*** Dataset extract
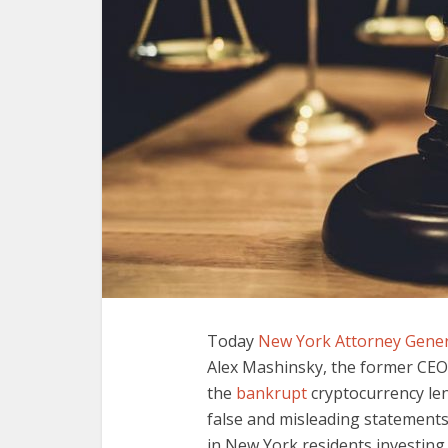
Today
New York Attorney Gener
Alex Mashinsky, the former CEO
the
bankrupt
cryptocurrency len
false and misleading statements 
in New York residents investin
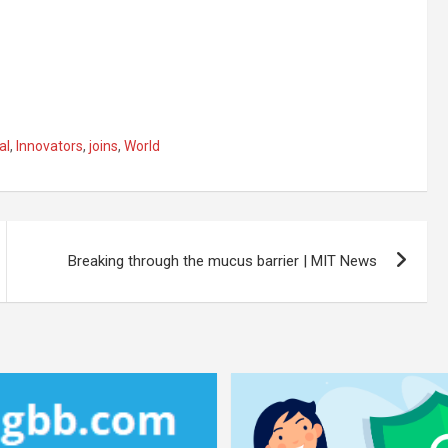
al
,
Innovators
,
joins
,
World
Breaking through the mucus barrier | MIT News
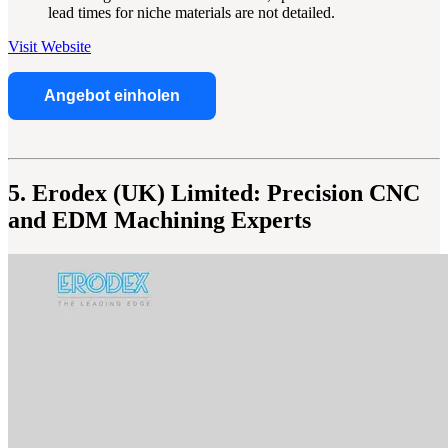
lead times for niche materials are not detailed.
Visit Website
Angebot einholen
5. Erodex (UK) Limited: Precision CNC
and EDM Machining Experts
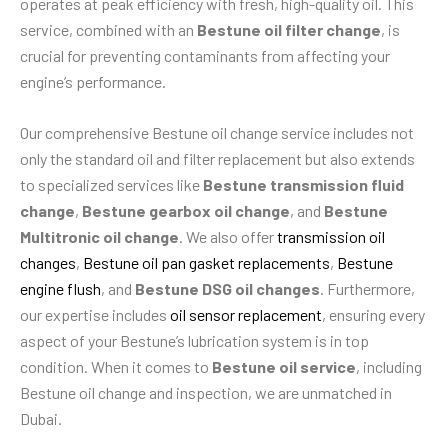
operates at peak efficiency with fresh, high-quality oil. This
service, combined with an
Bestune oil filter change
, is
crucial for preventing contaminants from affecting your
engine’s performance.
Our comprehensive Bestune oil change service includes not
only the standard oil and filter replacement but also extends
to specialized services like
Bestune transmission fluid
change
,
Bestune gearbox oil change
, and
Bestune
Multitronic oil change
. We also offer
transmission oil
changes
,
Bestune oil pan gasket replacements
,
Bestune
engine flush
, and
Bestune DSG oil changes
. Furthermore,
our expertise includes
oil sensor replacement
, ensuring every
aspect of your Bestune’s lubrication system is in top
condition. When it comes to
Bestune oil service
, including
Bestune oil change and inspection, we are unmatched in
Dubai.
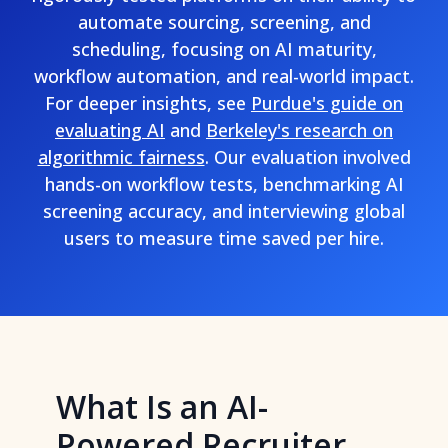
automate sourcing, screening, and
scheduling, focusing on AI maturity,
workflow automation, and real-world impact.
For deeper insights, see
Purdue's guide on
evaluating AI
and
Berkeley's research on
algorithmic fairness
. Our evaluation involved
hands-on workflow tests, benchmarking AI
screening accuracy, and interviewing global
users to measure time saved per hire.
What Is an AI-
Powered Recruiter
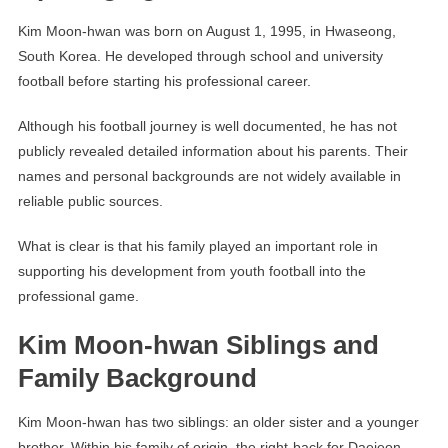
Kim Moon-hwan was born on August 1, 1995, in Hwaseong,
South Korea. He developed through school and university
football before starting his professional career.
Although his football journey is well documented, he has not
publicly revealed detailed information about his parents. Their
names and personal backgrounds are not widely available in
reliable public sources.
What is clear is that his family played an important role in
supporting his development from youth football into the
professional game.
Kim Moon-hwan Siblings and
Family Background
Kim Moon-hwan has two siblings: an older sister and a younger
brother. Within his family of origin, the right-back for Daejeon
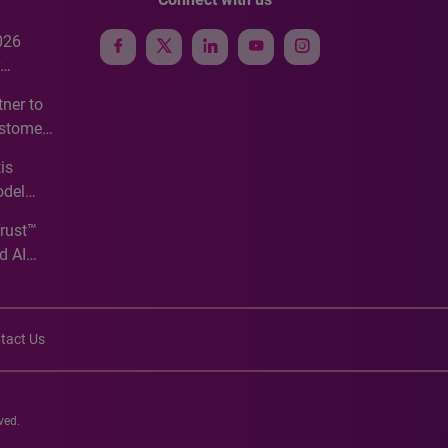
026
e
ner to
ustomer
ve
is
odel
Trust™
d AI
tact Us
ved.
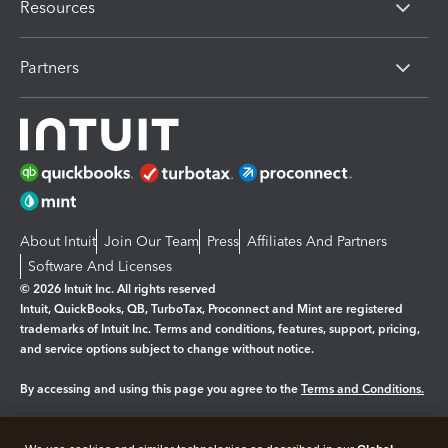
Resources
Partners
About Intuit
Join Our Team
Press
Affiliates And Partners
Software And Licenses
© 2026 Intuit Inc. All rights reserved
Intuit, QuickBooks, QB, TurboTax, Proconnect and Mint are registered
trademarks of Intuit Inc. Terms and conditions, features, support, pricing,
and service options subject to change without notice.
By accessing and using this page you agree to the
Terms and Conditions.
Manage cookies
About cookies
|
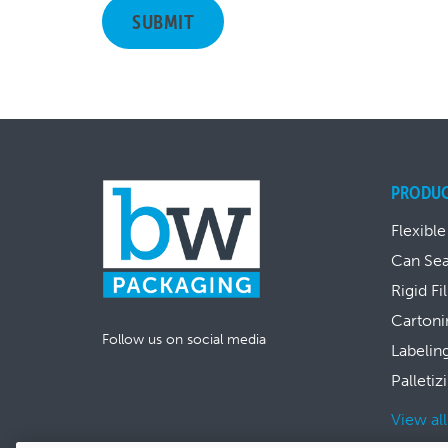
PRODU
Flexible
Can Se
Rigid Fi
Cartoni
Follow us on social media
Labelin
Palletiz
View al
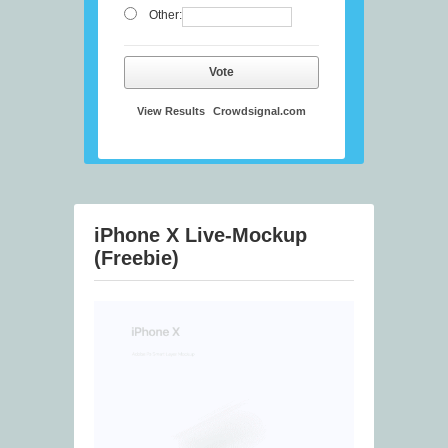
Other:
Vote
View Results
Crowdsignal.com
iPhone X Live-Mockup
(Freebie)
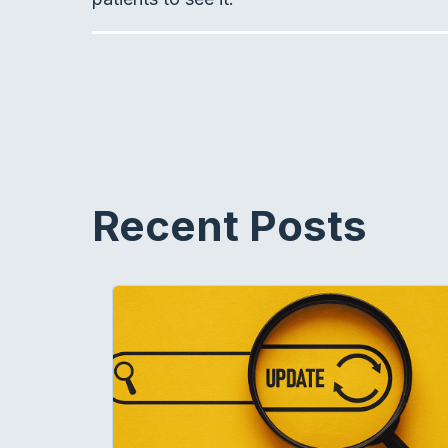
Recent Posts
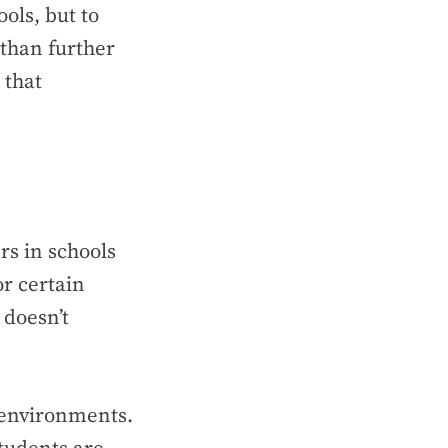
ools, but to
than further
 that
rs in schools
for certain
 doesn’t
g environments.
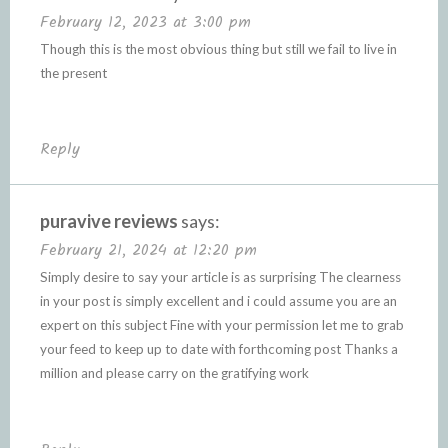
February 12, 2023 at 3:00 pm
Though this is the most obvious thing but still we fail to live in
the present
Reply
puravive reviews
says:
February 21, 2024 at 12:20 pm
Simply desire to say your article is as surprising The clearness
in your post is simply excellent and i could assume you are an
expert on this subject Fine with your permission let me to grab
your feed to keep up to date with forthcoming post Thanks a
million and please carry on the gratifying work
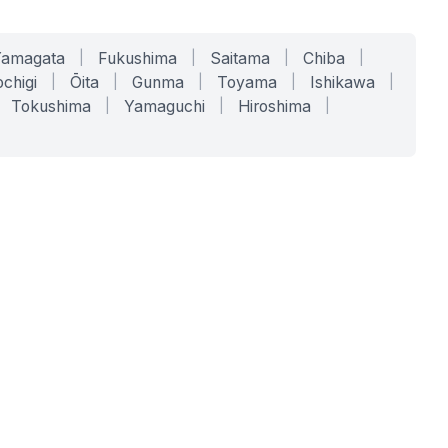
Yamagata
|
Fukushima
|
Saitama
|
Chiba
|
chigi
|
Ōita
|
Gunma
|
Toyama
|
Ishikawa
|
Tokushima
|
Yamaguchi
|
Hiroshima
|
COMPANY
******
*** Dataset extract
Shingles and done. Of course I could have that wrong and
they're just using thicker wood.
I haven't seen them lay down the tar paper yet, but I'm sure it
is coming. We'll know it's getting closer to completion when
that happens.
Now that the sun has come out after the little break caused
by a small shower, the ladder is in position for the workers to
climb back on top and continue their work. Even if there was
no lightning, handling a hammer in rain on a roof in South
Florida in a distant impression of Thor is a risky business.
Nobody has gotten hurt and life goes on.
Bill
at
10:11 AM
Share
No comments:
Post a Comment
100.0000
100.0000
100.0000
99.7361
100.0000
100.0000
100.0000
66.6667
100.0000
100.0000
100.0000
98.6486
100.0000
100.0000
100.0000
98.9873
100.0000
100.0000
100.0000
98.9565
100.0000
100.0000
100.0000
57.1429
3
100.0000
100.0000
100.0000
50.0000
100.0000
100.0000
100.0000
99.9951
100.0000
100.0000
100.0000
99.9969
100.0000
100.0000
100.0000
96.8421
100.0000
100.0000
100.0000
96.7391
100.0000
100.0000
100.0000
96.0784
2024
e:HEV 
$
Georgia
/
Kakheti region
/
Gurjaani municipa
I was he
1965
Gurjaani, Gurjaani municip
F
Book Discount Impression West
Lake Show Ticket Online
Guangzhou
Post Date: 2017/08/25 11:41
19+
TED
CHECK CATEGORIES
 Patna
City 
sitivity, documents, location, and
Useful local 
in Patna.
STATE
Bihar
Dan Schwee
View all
******
**Requirement**:
Show every line in the listing above that contains the string "What", treating uppercase and lowercase letters as different.

**Exercise response**:
What Is an AI-
What is clear is that his family played an important role in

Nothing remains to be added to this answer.